The starting point is a Mean Well SP-320-15 power supply.

I completely disassembled the power supply to look at the board traces and figure out how the trim voltage works and how I can tie into it from the top side.

There are two wires soldered to the power supply PCB, I used orange because I had some and polarity isn’t important for the resistor. One wire is soldered to the LED lead “K” on the PCB and the other wire is soldered to the lead of R73 closest to the terminal strip. These two points happen to be parallel to the trim pot, so adding any resistance here puts it in parallel with the pot.

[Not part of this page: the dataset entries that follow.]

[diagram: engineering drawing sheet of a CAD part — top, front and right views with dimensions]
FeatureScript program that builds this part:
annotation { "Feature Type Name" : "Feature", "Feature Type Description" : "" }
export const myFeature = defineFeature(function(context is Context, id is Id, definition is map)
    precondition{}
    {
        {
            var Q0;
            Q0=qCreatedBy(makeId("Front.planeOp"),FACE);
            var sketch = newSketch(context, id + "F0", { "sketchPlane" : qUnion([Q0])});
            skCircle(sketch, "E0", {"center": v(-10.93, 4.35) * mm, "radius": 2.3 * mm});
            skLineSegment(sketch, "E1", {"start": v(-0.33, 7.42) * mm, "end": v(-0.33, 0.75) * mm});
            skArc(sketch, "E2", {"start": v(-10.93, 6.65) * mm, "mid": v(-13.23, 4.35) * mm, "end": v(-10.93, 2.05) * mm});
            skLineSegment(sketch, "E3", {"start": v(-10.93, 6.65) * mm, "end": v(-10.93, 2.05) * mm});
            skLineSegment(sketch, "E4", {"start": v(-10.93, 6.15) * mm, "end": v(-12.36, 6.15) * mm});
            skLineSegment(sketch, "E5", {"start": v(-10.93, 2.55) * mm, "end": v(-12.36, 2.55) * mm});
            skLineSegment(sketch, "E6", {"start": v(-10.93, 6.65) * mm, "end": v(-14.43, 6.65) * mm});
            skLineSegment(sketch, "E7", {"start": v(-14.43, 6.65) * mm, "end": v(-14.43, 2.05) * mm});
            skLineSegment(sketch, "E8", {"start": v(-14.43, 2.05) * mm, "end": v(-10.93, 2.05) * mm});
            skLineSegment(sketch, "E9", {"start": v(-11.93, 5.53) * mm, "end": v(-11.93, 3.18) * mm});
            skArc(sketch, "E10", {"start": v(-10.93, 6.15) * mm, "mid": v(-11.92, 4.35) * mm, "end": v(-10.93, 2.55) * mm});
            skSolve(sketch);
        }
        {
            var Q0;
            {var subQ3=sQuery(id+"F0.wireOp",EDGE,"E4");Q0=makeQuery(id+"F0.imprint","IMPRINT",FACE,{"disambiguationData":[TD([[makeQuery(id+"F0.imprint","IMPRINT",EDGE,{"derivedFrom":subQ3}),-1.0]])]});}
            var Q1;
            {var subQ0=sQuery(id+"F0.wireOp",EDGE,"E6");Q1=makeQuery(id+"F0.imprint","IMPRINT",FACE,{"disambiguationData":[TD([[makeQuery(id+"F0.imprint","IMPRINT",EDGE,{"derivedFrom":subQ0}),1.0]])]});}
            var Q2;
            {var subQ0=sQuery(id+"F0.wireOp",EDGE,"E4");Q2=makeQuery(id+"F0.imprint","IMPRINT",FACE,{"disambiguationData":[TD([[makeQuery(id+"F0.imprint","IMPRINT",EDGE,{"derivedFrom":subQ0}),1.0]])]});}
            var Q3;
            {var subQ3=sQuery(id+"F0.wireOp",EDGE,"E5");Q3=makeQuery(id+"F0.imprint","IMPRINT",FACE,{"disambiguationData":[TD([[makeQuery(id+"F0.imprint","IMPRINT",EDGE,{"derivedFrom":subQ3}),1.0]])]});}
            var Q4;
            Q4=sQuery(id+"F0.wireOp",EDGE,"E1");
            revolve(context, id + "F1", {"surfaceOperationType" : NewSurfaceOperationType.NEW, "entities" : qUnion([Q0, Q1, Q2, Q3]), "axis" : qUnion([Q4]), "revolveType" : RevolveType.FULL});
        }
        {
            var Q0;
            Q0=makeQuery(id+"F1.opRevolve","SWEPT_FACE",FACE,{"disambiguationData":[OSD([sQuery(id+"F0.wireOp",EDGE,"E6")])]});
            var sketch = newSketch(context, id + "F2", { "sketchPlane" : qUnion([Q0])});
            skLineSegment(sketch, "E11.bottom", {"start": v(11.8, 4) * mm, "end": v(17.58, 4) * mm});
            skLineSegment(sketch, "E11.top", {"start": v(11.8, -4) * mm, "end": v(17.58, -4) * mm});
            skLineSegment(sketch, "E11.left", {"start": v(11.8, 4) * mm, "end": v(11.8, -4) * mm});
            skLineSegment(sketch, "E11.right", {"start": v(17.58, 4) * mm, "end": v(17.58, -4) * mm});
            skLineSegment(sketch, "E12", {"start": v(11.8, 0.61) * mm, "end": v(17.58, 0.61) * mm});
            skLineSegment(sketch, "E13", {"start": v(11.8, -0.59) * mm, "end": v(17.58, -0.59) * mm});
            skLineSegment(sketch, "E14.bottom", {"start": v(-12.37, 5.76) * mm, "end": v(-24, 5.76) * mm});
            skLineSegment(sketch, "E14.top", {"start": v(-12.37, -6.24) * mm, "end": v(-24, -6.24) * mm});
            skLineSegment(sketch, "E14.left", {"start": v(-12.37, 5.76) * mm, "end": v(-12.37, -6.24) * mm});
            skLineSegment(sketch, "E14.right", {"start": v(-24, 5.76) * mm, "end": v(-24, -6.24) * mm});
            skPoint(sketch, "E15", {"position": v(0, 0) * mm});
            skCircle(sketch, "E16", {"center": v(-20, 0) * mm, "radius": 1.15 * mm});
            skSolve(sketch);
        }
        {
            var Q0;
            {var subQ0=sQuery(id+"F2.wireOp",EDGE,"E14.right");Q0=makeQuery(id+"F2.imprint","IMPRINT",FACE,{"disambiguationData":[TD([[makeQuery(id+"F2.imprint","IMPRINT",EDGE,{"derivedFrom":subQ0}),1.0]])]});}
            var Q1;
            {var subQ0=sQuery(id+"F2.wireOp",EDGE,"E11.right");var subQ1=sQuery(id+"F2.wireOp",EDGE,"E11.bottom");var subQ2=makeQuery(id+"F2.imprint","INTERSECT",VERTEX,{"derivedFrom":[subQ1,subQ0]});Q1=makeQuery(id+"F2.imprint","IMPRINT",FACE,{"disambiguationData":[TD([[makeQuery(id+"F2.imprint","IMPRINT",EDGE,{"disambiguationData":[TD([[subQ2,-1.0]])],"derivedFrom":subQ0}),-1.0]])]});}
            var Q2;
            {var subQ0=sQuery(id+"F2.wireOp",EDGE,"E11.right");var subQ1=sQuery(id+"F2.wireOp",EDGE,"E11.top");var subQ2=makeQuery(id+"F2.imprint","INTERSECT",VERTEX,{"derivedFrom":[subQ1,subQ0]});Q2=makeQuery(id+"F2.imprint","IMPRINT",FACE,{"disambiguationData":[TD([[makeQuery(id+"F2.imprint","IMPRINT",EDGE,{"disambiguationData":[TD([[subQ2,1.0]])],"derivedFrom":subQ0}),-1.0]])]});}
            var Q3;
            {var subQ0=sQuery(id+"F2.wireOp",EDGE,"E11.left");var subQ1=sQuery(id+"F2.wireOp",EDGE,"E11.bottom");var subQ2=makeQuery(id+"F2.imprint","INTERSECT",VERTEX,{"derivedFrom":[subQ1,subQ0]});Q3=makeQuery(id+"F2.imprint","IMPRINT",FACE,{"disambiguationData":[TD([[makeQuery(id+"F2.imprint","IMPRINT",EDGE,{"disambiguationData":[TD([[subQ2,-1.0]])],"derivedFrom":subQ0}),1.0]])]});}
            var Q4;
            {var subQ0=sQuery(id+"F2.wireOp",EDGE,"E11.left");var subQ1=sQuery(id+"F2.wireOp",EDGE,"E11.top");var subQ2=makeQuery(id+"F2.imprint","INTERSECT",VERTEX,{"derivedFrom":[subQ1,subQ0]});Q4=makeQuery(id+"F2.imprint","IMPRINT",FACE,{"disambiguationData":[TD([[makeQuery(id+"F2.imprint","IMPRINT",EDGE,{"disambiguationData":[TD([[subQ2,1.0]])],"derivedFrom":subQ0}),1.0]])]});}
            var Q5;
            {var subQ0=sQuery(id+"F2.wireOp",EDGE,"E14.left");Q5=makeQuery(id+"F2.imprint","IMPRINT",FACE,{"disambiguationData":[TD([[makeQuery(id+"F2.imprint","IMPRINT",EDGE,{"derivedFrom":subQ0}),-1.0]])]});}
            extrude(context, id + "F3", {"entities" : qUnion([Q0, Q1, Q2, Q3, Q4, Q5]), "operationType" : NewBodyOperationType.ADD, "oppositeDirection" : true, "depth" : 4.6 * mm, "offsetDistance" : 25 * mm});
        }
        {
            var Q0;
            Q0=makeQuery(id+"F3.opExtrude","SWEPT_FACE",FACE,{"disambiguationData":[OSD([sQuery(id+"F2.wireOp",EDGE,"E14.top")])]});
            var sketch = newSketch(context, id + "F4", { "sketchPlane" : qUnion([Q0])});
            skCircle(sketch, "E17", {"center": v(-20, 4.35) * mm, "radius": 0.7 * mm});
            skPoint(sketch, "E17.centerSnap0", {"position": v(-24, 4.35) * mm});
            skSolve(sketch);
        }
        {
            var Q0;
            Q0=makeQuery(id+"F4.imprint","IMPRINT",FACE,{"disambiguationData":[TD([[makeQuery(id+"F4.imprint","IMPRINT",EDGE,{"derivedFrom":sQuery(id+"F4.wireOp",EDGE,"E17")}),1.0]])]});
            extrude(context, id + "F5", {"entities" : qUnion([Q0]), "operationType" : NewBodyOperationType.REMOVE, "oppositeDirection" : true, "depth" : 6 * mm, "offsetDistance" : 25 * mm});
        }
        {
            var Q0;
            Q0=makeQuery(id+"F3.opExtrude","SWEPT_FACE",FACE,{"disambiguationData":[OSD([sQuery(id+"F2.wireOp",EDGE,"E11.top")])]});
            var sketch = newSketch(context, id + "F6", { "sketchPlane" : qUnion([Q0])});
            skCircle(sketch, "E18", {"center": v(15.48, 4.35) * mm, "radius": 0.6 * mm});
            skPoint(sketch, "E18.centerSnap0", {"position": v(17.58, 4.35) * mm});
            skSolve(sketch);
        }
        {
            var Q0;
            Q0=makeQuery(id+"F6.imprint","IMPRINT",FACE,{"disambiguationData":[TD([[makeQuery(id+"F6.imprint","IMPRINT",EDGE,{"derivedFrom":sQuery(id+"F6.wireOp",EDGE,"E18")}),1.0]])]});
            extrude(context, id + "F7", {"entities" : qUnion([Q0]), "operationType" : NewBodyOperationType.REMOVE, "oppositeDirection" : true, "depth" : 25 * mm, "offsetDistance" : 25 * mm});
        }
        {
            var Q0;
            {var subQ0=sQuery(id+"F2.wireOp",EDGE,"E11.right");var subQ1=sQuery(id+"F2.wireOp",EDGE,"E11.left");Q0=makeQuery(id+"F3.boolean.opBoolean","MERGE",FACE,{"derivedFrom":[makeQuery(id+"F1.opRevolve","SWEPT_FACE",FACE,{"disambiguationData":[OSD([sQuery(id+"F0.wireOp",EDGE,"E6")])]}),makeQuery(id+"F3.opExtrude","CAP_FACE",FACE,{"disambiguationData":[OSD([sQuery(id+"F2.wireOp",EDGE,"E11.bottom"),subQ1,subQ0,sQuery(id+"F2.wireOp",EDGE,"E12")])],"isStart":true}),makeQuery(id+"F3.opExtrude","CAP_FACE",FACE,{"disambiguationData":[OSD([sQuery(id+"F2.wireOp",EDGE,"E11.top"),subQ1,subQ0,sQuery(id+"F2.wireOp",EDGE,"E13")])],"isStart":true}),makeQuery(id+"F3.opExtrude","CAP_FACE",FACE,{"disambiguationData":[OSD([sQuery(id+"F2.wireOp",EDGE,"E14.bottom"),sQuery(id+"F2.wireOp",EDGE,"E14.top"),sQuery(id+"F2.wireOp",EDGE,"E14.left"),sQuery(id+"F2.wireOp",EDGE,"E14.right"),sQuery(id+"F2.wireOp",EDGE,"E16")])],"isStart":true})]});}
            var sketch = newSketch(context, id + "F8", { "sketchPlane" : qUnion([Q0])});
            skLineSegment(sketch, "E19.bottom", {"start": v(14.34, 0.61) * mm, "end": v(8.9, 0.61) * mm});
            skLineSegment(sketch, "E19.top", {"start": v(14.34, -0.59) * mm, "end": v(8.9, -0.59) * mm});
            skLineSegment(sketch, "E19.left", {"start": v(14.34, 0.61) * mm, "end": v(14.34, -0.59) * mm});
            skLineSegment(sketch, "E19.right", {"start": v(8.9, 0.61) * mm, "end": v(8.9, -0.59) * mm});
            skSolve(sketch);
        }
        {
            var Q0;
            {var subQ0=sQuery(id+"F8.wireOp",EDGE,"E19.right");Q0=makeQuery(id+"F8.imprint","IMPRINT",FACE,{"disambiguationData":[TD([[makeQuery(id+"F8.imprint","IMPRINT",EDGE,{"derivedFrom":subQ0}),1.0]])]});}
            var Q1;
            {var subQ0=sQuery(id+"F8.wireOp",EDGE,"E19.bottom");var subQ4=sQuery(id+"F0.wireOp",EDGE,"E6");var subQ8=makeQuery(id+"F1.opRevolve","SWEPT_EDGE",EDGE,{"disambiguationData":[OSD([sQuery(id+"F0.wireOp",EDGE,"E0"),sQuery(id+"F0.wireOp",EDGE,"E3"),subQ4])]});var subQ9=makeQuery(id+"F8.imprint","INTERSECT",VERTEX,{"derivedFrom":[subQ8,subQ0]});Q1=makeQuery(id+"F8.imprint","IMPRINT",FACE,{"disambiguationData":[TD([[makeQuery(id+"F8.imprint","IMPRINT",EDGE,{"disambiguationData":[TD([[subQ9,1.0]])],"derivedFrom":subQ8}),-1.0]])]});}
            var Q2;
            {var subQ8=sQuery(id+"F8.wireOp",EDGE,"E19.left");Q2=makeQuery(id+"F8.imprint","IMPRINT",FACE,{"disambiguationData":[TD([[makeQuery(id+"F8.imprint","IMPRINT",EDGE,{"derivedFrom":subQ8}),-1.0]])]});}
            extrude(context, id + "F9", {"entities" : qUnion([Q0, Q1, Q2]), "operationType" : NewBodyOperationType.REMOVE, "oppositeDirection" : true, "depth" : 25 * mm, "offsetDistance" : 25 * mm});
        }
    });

The relay is a simple SPDT 12v relay I had laying around, I picked this one because I wasn’t sure if I would need the NC or NO terminal to adjust the voltage in the correct direction when “off”. It turns out I used the NO (normally open) contact so any standard SPST 12v NO relay will work just fine. There happens to be an open area just a hair larger than the relay on the PCB so I stuck it in place with a small dab of epoxy.

A 2k resistor (I used a pot for testing, but settled on 2k) is connected to the NO terminal of the relay and one of the orange wires. The other orange wire connects to the com terminal of the relay.

I don’t plan on using all 3 V+ or V- terminals so I cut one of the V- terminals (beside the AC ground terminal) so that I could use it as the input signal to trigger the relay, I will simply connect this to the switched 12v from the ignition. I cut the terminal strip lead close to the PCB and bent it up leaving plenty of room to solder on my relay wire. I also need a ground connection but that just happens to be right next to it as one of the remaining V- terminals since they will be connected to the cars chassis ground anyways.

When 12v is applied to the new terminal (I labeled mine “T” for trim) the relay closes and the 2k resistor is now in parallel with the pot. This raises the voltage from 13.6v to 14.6xv.